Days followed days, and Bernadette roamed, dreaming her one narrow dream, repeating the sole prayer she knew, which gave her amidst her solitude, so fresh and naively infantile, no other companion and friend than the Blessed Virgin.

But what pleasant evenings she spent in the winter-time in the room on the left, where a fire was kept burning! Her foster-mother had a brother, a priest, who occasionally read some marvellous stories to them--stories of saints, prodigious adventures of a kind to make one tremble with mingled fear and joy, in which Paradise appeared upon earth, whilst the heavens opened and a glimpse was caught of the splendour of the angels.

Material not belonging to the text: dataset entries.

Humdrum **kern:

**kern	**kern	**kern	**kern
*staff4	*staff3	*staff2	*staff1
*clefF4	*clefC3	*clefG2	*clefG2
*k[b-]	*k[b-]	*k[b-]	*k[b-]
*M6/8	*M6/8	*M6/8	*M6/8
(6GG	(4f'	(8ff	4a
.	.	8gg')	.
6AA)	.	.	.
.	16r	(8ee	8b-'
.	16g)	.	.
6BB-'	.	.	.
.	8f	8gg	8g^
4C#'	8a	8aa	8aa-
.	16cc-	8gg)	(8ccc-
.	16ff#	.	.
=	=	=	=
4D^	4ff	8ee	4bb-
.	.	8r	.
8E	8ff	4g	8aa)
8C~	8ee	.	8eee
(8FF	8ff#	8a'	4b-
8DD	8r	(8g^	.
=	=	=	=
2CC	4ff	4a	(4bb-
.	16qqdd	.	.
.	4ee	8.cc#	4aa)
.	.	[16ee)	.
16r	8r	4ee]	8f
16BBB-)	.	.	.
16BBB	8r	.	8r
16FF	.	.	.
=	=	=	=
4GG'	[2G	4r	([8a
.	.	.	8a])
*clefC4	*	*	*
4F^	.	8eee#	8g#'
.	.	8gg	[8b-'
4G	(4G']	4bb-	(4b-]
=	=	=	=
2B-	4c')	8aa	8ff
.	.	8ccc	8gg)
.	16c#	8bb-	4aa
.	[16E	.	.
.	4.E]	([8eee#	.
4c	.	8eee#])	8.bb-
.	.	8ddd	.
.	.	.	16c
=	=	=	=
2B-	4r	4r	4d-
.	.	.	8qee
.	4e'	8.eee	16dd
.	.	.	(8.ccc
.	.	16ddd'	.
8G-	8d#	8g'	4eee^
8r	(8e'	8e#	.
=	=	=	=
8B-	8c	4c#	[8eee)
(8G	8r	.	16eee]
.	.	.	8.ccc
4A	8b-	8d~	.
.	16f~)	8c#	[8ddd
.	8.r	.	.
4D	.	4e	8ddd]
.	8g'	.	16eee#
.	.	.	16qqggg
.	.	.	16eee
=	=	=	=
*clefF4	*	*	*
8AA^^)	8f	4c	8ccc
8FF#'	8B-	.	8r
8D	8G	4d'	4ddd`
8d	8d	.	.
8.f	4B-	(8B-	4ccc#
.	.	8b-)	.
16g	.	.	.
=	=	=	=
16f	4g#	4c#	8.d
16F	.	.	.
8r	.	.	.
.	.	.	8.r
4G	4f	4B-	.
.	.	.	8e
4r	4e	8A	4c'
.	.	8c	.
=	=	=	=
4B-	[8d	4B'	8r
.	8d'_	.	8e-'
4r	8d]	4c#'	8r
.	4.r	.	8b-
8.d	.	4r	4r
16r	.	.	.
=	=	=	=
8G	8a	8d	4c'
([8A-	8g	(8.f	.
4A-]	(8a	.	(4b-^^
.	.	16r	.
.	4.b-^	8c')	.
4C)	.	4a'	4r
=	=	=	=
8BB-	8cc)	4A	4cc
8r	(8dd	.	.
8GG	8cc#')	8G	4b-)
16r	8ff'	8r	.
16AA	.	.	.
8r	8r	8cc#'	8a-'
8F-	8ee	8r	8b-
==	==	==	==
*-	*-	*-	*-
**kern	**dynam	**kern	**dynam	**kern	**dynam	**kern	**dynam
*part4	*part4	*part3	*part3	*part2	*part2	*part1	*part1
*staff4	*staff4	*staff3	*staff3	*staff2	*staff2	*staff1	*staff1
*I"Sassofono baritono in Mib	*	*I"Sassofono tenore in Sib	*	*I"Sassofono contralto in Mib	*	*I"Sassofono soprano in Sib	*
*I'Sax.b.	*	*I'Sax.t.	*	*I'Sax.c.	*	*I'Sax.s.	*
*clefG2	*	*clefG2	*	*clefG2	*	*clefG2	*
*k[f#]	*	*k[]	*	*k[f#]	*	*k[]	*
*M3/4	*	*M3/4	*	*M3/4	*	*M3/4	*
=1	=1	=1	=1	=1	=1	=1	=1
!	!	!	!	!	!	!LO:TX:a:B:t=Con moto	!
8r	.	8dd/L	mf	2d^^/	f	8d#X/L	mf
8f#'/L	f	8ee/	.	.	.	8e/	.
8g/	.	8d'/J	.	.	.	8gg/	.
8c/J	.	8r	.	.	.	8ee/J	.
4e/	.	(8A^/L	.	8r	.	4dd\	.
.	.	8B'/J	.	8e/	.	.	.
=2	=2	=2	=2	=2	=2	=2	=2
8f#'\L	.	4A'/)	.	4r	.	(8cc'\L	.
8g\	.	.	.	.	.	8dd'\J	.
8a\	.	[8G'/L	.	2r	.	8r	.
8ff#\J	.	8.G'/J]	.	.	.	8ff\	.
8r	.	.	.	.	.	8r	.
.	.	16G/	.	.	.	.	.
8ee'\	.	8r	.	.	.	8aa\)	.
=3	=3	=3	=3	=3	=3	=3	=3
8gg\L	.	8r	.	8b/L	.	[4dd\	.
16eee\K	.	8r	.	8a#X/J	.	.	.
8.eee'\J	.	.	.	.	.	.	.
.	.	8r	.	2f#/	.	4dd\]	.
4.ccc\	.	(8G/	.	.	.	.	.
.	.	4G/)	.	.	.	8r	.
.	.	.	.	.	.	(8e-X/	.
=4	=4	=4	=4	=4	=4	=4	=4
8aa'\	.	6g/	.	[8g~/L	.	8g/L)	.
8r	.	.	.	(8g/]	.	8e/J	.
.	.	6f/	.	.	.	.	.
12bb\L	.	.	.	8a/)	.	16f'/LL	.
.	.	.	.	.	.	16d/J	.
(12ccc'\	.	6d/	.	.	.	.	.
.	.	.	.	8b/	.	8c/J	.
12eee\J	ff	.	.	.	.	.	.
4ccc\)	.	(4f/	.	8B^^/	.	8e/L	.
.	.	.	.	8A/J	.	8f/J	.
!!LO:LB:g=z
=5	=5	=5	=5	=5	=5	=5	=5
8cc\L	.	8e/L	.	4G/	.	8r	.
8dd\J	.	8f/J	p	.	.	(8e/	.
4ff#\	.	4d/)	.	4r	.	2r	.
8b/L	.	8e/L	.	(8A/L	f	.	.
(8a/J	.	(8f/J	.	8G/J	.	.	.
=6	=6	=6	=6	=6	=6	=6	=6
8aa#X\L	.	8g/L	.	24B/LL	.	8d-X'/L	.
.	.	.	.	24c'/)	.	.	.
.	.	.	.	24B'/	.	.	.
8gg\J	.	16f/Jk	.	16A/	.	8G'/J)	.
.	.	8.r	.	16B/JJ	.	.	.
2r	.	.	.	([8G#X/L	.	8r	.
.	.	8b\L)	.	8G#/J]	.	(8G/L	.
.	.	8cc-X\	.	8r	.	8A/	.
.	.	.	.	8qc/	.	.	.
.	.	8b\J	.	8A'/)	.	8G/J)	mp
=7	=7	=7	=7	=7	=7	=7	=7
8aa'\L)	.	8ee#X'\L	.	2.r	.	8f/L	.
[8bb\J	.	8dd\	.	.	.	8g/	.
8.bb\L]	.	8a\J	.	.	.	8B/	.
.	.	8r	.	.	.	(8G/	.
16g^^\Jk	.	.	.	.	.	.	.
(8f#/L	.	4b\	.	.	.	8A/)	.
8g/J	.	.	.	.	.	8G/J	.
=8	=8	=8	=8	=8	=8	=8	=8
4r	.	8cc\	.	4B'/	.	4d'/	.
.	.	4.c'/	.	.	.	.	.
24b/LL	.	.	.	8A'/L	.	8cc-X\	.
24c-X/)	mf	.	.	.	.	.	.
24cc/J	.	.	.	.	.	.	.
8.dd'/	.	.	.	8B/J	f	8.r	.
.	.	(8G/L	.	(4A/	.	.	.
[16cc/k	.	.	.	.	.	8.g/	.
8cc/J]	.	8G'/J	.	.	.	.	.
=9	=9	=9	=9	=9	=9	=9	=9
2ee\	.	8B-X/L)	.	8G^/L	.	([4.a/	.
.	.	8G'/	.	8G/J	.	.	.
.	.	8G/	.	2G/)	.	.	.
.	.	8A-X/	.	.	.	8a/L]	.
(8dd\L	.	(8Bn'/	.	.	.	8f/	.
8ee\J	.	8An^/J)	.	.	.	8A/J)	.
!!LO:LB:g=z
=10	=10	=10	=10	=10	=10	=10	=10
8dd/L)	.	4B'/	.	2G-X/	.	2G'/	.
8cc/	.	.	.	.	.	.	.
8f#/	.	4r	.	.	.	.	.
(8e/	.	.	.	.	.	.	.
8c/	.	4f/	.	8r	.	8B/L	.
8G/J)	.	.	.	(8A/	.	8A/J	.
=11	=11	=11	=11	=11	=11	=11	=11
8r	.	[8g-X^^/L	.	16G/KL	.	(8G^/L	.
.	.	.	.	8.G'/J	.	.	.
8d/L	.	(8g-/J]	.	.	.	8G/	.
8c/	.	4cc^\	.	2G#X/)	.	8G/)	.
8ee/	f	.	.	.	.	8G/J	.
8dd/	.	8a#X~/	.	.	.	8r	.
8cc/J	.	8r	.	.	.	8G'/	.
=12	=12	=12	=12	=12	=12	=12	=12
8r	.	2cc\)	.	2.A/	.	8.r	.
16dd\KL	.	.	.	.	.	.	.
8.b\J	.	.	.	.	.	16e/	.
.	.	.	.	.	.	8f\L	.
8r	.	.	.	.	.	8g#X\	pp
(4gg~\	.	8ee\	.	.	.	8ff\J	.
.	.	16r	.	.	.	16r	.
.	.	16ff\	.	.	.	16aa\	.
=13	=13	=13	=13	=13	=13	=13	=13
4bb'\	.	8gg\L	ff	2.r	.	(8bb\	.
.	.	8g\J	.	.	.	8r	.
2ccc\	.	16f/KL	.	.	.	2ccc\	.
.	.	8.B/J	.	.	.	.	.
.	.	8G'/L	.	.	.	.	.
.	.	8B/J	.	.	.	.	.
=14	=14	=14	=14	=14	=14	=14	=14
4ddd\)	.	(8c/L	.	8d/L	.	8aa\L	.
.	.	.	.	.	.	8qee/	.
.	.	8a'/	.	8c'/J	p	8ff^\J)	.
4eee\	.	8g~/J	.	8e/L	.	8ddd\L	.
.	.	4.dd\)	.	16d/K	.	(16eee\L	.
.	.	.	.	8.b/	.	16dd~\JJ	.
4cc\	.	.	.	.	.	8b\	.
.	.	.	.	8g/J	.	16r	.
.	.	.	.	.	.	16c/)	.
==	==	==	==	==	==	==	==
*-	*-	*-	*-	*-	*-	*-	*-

The books he brought with him were often full of pictures--God the Father enthroned amidst His glory; Jesus, so gentle and so handsome with His beaming face; the Blessed Virgin, who recurred again and again, radiant with splendour, clad now in white, now in azure, now in gold, and ever so amiable that Bernadette would see her again in her dreams.

But the book which was read more than all others was the Bible, an old Bible which had been in the family for more than a hundred years, and which time and usage had turned yellow.

Each winter evening Bernadette's foster-father, the only member of the household who had learnt to read, would take a pin, pass it at random between the leaves of the book, open the latter, and then start reading from the top of the right-hand page, amidst the deep attention of both the women and the children, who ended by knowing the book by heart, and could have continued reciting it without a single mistake.
However, Bernadette, for her part, preferred the religious works in which the Blessed Virgin constantly appeared with her engaging smile.